La noche había caído con un peso más espeso que de costumbre. Afuera, el viento silbaba en ráfagas suaves, como si jugara con las cortinas del tren. Selene miraba por la ventana. Las estrellas parecían moverse, como si danzaran muy despacio sobre los campos dormidos de Ardemia.
El tren avanzaba con lentitud. Ya llevaban varios días de viaje desde San Nicolás y aún no llegaban al sur. Selene dormitaba cuando un leve crujido metálico sacudió el vagón. Luego, el tren se detuvo.
No de golpe, sino como si el mundo decidiera pausar. No hubo anuncio. Solo silencio.
Selene se asomó por la ventana. Afuera, la estación no tenía nombre.
Ni carteles, ni luces eléctricas, ni portones. Solo un andén de piedra oscura, cubierto de musgo, con faroles antiguos que brillaban con una llama que no era del todo natural. Era como si el lugar no perteneciera a ningún mapa. Como si no hubiera sido construido, sino soñado por alguien hace mucho tiempo.
Los pasajeros comenzaron a bajar, con esa mezcla de curiosidad y miedo que despierta lo inexplicable. Selene también descendió.
—¿Dónde estamos? —le preguntó a un operario, que revisaba el tren con una linterna de aceite.
—Una estación vieja —respondió sin mirarla—. Las vías están torcidas. Tendremos que pasar la noche aquí.
Eso era todo. Un accidente de tiempo. Un pliegue en el camino.
A un lado del andén, se abría un sendero de tierra bordeado por cipreses. Selene caminó por allí. No sabía por qué lo hacía. Solo sintió que debía hacerlo.
El camino la llevó a una pequeña casa de piedra, cubierta de enredaderas. No parecía abandonada. Una lámpara colgaba en la puerta y al lado, un cartel oxidado colgaba torcido: "Objetos perdidos y recuerdos dormidos."
Selene dudó. Luego, tocó.
La puerta se abrió sin hacer ruido. Dentro, la sala estaba repleta de cajones, estantes y vitrinas antiguas. Relojes sin agujas, brújulas sin norte, diarios sin palabras, tazas sin dueño. Y en el centro, una mujer de cabello blanco trenzado como hilo de plata, sentada junto a una mesa de madera. Tenía una llave colgada al cuello, brillante como el primer día de su existencia.
—Te esperaba —dijo sin sorpresa.
Selene frunció el ceño. —¿A mí?
—A ti, o a una como tú —respondió la mujer con una sonrisa sin tiempo—. Las llaves solo se encienden cuando hay algo que debe abrirse.
Se levantó y caminó hacia un cajón.
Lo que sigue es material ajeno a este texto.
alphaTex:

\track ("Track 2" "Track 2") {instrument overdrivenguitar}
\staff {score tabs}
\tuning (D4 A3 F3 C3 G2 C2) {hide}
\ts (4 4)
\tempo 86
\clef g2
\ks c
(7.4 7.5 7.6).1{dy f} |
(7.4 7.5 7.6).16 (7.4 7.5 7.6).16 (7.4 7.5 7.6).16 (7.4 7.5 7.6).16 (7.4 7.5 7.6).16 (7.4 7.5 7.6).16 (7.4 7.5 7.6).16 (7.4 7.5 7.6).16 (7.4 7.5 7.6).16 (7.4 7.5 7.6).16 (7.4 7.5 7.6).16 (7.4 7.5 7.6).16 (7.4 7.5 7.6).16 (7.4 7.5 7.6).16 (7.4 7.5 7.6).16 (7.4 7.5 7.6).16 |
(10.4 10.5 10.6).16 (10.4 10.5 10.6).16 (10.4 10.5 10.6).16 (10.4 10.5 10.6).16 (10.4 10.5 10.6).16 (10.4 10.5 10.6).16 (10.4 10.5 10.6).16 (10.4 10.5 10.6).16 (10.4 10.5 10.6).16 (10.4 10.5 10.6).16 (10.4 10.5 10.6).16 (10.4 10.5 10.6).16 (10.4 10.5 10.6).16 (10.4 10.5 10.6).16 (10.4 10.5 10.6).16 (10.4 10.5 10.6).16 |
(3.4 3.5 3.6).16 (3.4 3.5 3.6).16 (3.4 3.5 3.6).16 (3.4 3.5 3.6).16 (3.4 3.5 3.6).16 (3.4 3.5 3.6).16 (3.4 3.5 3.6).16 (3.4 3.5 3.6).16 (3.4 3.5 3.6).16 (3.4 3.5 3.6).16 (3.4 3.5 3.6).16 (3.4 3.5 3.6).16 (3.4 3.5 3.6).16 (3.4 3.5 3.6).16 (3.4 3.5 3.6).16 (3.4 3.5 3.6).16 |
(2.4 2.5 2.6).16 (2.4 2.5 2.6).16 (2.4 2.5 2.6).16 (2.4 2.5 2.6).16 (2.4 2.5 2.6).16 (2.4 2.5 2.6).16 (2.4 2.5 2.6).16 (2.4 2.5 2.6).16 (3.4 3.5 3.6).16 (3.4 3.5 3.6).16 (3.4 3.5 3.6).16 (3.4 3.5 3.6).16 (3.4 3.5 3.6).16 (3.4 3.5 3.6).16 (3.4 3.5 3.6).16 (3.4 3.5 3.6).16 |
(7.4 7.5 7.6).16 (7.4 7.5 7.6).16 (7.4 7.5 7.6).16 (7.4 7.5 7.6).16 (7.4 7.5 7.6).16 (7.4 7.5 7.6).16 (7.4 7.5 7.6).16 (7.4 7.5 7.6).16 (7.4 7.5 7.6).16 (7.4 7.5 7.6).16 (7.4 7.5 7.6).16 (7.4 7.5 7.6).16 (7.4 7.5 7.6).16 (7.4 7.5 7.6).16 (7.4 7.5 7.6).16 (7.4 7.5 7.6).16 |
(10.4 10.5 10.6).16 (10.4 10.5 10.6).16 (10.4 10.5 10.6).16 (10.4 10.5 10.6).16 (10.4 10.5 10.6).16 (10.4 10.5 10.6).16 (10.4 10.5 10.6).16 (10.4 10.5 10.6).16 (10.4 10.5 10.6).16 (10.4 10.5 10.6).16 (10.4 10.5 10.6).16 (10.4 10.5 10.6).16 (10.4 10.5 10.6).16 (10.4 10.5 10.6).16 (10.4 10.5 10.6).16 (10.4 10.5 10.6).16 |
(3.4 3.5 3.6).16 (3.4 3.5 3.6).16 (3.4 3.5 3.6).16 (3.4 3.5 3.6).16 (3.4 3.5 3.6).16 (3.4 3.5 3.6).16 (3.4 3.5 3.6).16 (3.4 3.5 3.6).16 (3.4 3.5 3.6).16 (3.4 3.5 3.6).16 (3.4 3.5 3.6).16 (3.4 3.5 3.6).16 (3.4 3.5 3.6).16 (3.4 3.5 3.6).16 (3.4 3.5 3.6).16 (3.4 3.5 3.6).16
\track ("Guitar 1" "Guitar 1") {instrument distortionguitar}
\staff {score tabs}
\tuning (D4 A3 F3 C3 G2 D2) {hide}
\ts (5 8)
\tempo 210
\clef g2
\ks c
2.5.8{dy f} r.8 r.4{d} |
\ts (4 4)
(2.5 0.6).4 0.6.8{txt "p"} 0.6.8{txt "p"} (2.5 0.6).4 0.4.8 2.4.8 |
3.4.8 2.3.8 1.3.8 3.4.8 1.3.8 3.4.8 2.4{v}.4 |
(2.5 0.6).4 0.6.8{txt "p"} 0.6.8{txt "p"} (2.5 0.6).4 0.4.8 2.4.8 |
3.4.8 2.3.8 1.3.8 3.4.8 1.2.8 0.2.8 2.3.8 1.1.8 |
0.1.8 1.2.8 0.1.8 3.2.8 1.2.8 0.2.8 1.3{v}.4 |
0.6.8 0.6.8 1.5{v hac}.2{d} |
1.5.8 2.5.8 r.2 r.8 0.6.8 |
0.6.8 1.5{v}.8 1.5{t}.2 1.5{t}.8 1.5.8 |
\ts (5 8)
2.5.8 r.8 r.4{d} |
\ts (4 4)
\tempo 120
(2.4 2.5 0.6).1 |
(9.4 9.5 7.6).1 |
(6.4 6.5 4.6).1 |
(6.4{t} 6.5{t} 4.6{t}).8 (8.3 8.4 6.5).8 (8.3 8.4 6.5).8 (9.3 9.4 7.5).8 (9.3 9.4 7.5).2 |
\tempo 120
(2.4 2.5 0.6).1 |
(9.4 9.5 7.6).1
Lo abrió lentamente y sacó una pequeña caja de madera tallada con estrellas.
—Este recuerdo es tuyo —dijo.
Selene la recibió sin entender. Al tocar la caja, sintió un pulso cálido. Al abrirla, el aire se volvió denso, como si el tiempo se suspendiera. Dentro, una pluma de ave, una piedrita azul y una nota que decía: “Volver no siempre es retroceder.”
Y entonces lo sintió.
Una imagen la envolvió como una bruma dorada. Era ella, de niña, sentada sobre los hombros de su padre, riendo mientras él corría por un campo de trigo. La canción que él silbaba no tenía letra, pero estaba hecha del amor más puro que un padre puede dar. Luego, en otra escena, él le mostraba cómo construir un barquito de papel, mientras le decía: “Cuando estés perdida, busca lo que hicimos con amor. Eso siempre flota.”
Cuando volvió a la sala, la mujer ya no estaba.
La llave quedó sobre la mesa. Y debajo de ella, un espejo. Al mirarse, Selene no se vio a sí misma, sino a una niña que la miraba con ojos llenos de esperanza. Ella misma, en su infancia. Le sonrió.
Selene salió de la casa con la caja cerrada contra el pecho.
Al volver al andén, la bruma se estaba disipando. Algunos pasajeros ya dormían en bancos de madera, otros murmuraban junto a faroles de aceite. El operario sonreía.
—Ya casi está —dijo, mientras revisaba las vías con una mirada distinta.
Esa noche, Selene durmió sobre un banco, abrigada por su abrigo y su caja de recuerdos. En sus sueños, el tren silbaba y la bruma se abría como una puerta hacia lo que vendría.
Cuando el tren volvió a moverse al amanecer, la estación ya no estaba. Donde antes hubo piedras, ahora solo quedaba hierba.
Selene miró por la ventana, sosteniendo la caja.
Aún no llegaba al sur de Ardemia, pero sabía que estaba más cerca. En su pecho, como una melodía sin letra, una certeza nacía: hay lugares que uno visita no con los pies, sino con el alma.
Y ese tren la llevaba directo hacia el siguiente misterio.